A container image is an immutable, layered, read-only template that packages an application and its dependencies for creating running containers.

A container image is an immutable, read-only package that contains everything needed to run an application: code, runtime, system libraries, and configuration. Containers are created from images at runtime; the image itself never changes.

How It Works

An image is built from a sequence of layers, each representing a filesystem change. Layers are typically defined by instructions in a build file (such as a Dockerfile) and stacked using a union filesystem. Because layers are content-addressed and cached, builds and pulls are fast: only changed layers are rebuilt or transferred.

An image also carries a manifest and a configuration document describing its layers, entrypoint, environment variables, and target architecture.

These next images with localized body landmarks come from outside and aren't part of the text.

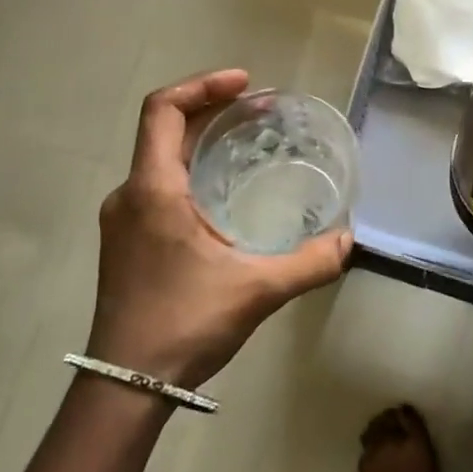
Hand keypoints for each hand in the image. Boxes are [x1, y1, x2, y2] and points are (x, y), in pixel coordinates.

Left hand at [91, 69, 351, 388]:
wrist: (125, 386)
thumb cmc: (184, 324)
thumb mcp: (257, 290)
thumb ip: (309, 263)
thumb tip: (348, 240)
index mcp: (152, 190)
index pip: (163, 110)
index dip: (203, 85)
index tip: (247, 85)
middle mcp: (130, 195)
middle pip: (166, 129)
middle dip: (214, 110)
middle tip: (263, 112)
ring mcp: (124, 220)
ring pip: (162, 158)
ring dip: (203, 141)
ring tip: (250, 142)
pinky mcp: (128, 241)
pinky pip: (160, 185)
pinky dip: (194, 169)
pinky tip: (226, 192)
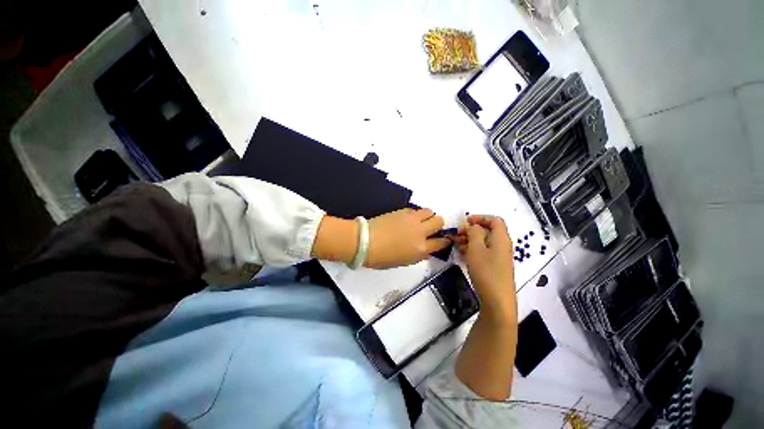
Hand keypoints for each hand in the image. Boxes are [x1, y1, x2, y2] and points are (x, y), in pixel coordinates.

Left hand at [365, 208, 449, 268]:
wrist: (365, 241)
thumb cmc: (382, 257)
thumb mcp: (404, 262)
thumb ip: (418, 254)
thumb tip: (424, 248)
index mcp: (421, 249)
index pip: (441, 243)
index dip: (444, 241)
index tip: (443, 239)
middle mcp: (420, 232)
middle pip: (439, 221)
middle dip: (437, 225)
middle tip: (430, 228)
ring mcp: (412, 219)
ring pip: (430, 211)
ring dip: (428, 216)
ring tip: (420, 221)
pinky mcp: (403, 211)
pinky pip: (415, 210)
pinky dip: (415, 214)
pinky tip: (407, 219)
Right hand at [453, 214, 515, 322]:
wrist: (497, 301)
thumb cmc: (486, 271)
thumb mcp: (476, 248)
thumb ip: (474, 232)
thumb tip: (474, 226)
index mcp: (501, 238)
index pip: (494, 220)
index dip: (480, 217)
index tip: (465, 222)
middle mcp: (502, 245)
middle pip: (487, 230)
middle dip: (471, 230)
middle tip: (457, 235)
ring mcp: (498, 257)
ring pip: (483, 242)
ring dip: (469, 240)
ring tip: (456, 244)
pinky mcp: (494, 266)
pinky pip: (483, 252)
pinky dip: (472, 249)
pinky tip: (462, 254)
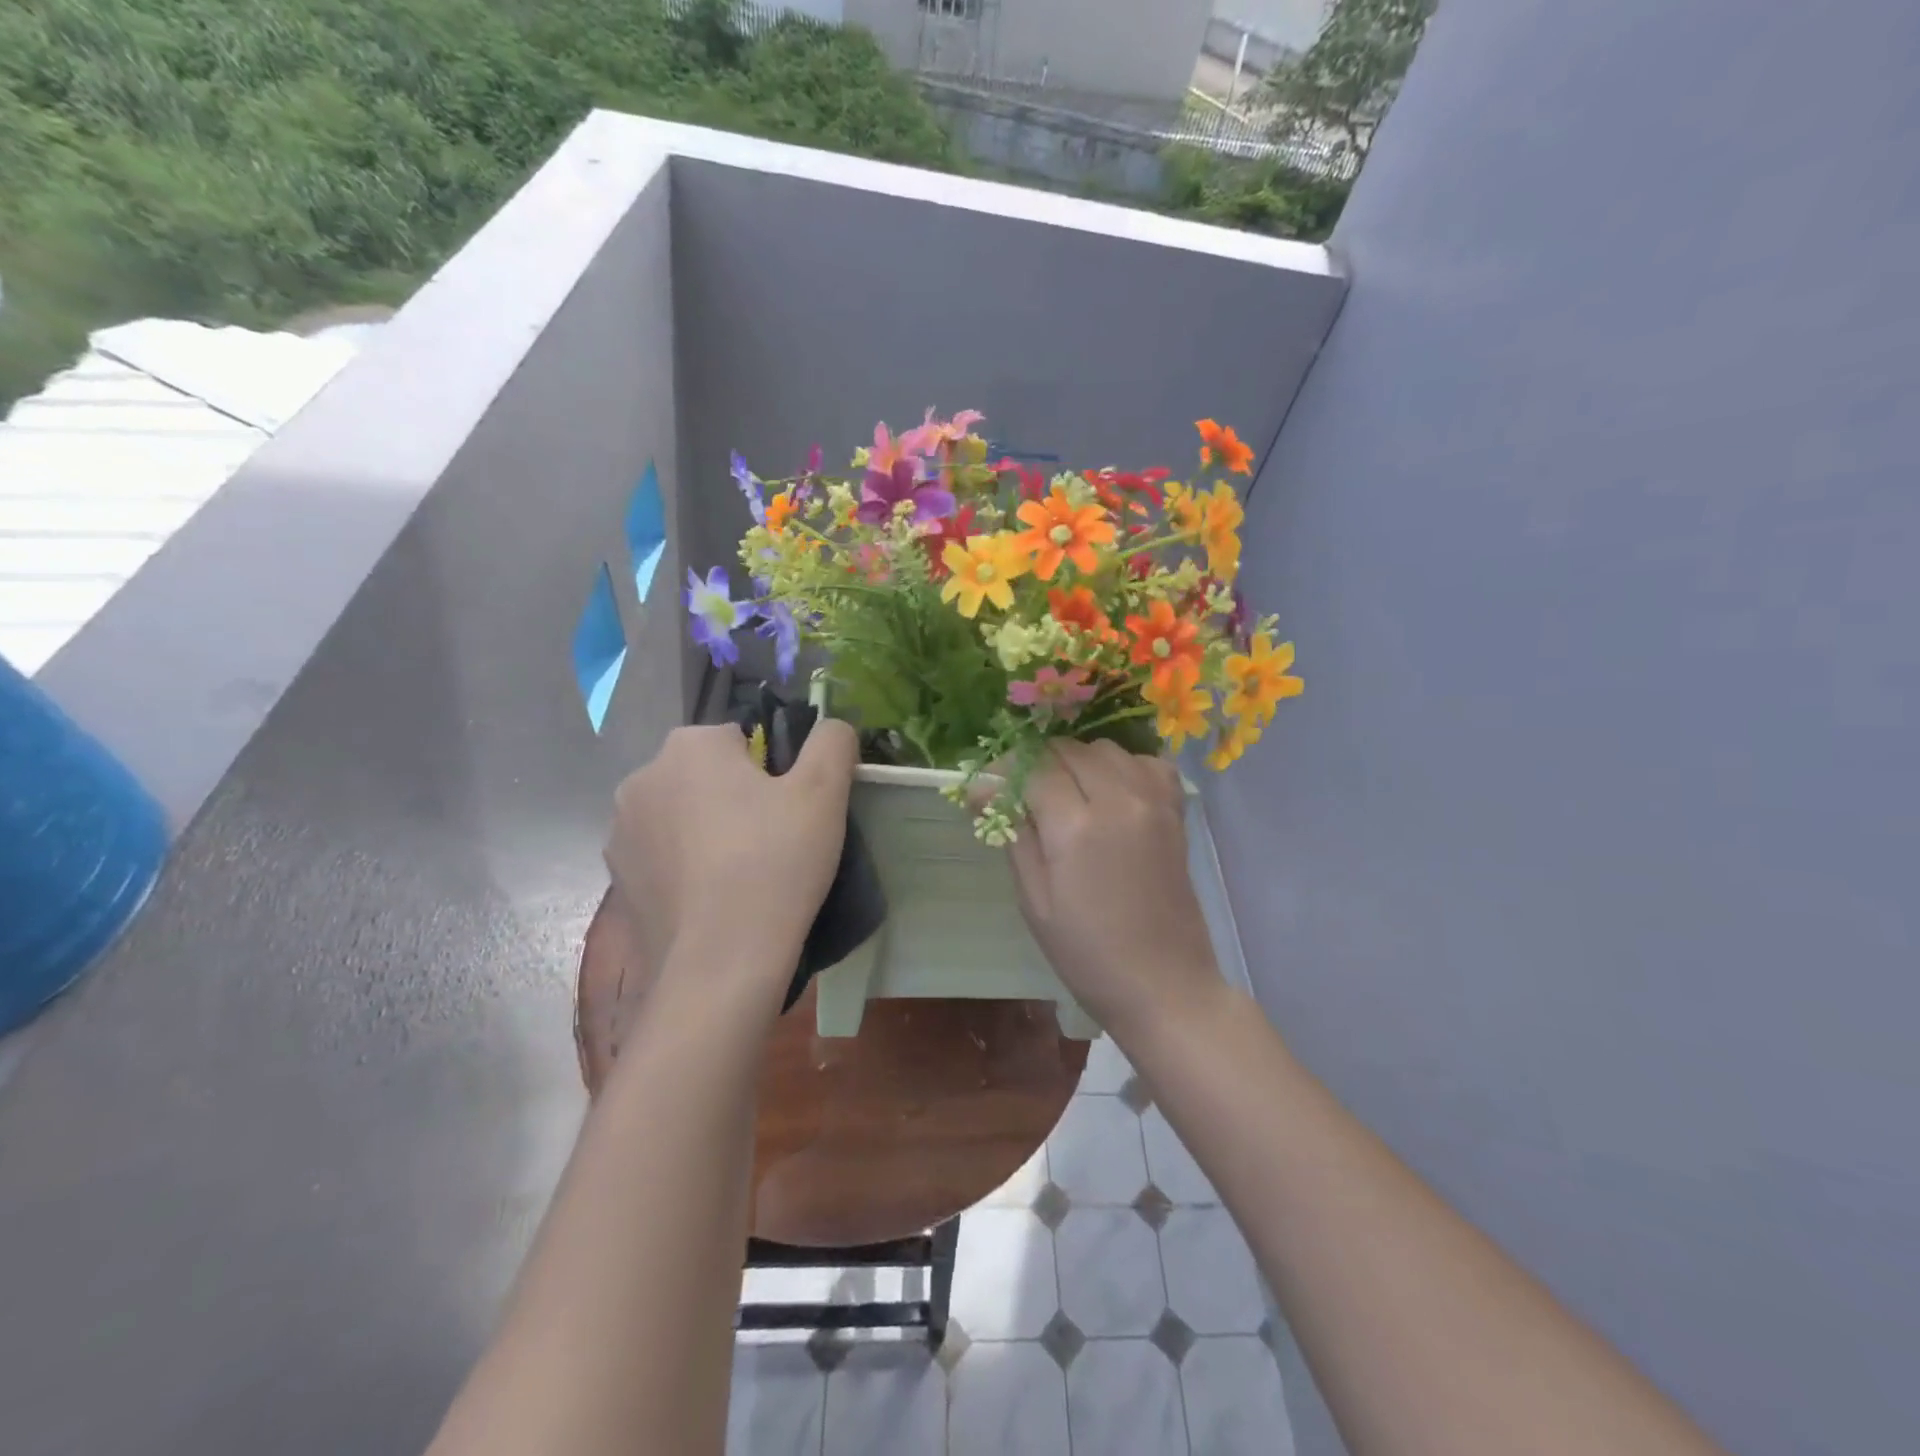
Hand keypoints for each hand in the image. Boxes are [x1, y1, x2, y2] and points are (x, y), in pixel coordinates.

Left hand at [603, 721, 857, 1003]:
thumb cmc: (775, 864)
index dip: (774, 773)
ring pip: (683, 815)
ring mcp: (621, 831)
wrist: (720, 964)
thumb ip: (832, 741)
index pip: (742, 739)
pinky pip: (663, 856)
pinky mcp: (617, 879)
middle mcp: (642, 777)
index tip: (789, 813)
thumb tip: (831, 727)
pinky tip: (713, 901)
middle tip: (773, 843)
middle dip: (737, 797)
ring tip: (744, 876)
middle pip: (707, 775)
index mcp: (689, 745)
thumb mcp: (824, 792)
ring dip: (708, 830)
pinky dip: (686, 867)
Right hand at [1005, 741, 1223, 1038]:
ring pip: (1106, 748)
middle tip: (1027, 797)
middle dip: (1040, 764)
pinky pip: (1148, 763)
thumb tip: (982, 789)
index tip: (992, 791)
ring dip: (1079, 761)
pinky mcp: (1175, 812)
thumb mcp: (1034, 900)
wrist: (1164, 984)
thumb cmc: (1087, 953)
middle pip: (1068, 750)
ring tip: (1069, 796)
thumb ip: (1013, 834)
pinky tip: (1113, 793)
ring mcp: (1153, 802)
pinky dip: (1125, 766)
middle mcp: (1118, 800)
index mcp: (1076, 827)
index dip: (1007, 773)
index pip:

Images are identified by a name and tag (for example app:1.2.0) and, more reliably, by a content digest (a SHA-256 hash). The OCI image specification standardizes this format so images are interoperable across tools.

Why It Matters

Immutability and layering make images reproducible and efficient to distribute. The same image runs identically everywhere, which is central to reliable deployments and rollbacks. Shared base layers reduce storage and bandwidth across many images.

Images are also a key security surface. They can embed vulnerable packages or secrets, so teams scan images, pin digests, and rebuild on a regular cadence. Minimal or distroless base images shrink the attack surface.

Related Terms

Images are stored and distributed through a container registry, instantiated as a container by a container runtime, and standardized by the OCI image specification.